## Exercise directions
Change "indicate" to "show" in the material between the lines holding "bar does it indicate?" and "Here: -24 °F", inclusive, and give those lines back with nothing else altered. Leave the pictures out.

(Measuring device readout data)

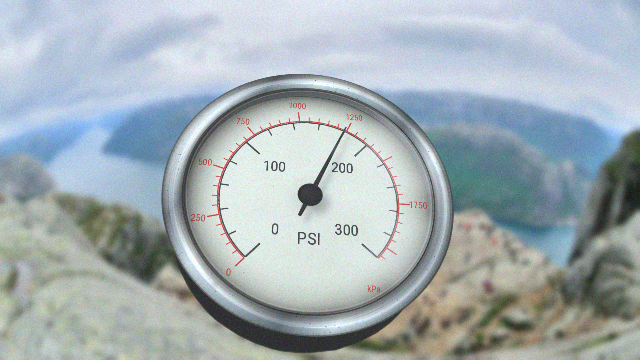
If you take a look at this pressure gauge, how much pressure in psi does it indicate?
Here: 180 psi
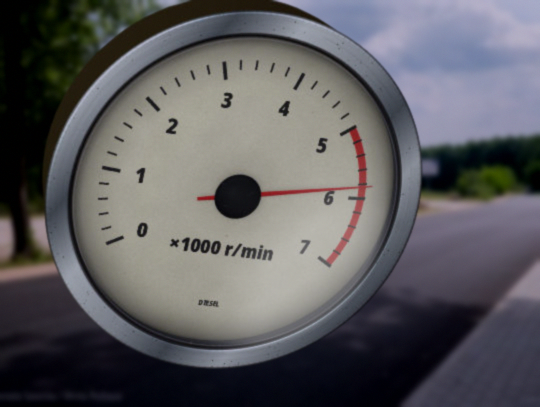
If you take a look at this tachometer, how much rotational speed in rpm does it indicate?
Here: 5800 rpm
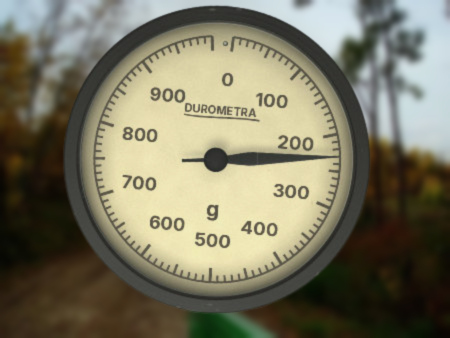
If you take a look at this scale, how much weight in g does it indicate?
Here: 230 g
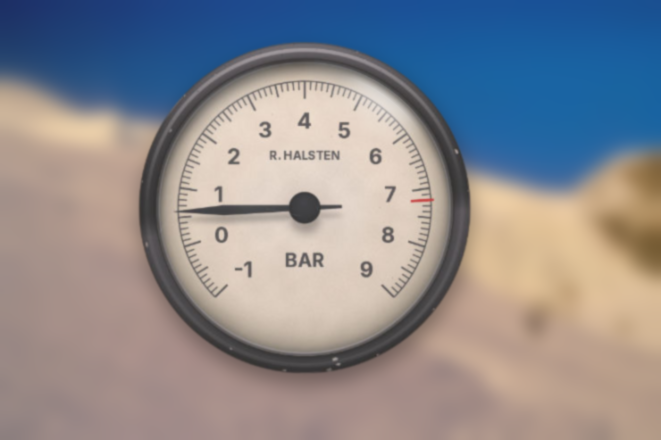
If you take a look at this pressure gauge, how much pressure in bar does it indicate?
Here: 0.6 bar
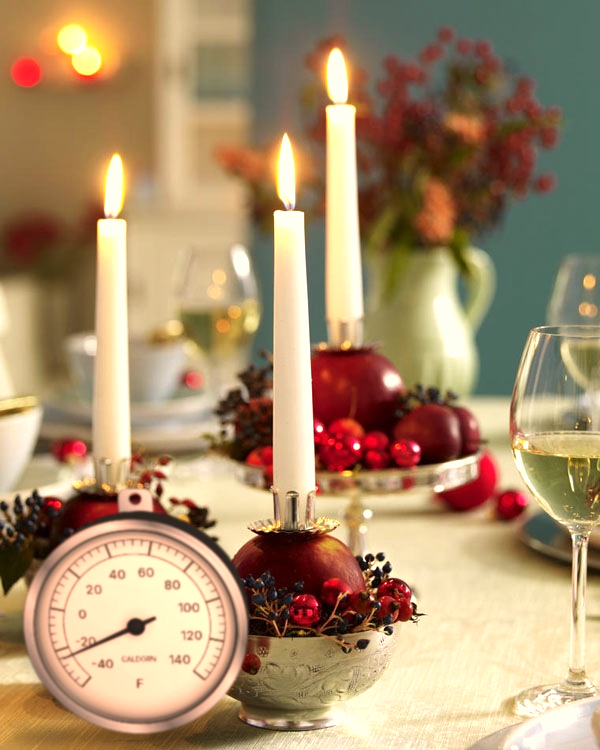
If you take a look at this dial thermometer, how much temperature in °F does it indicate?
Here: -24 °F
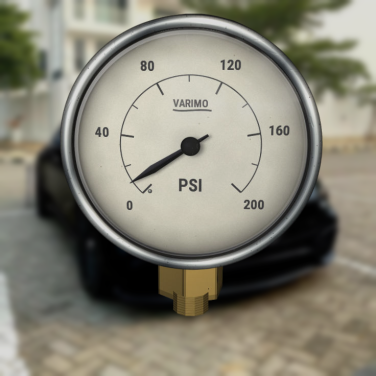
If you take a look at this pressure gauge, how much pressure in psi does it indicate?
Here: 10 psi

## Written solution
If you take a look at this pressure gauge, how much pressure in bar does it show?
Here: 0.6 bar
If you take a look at this dial thermometer, how much temperature in °F does it show?
Here: -24 °F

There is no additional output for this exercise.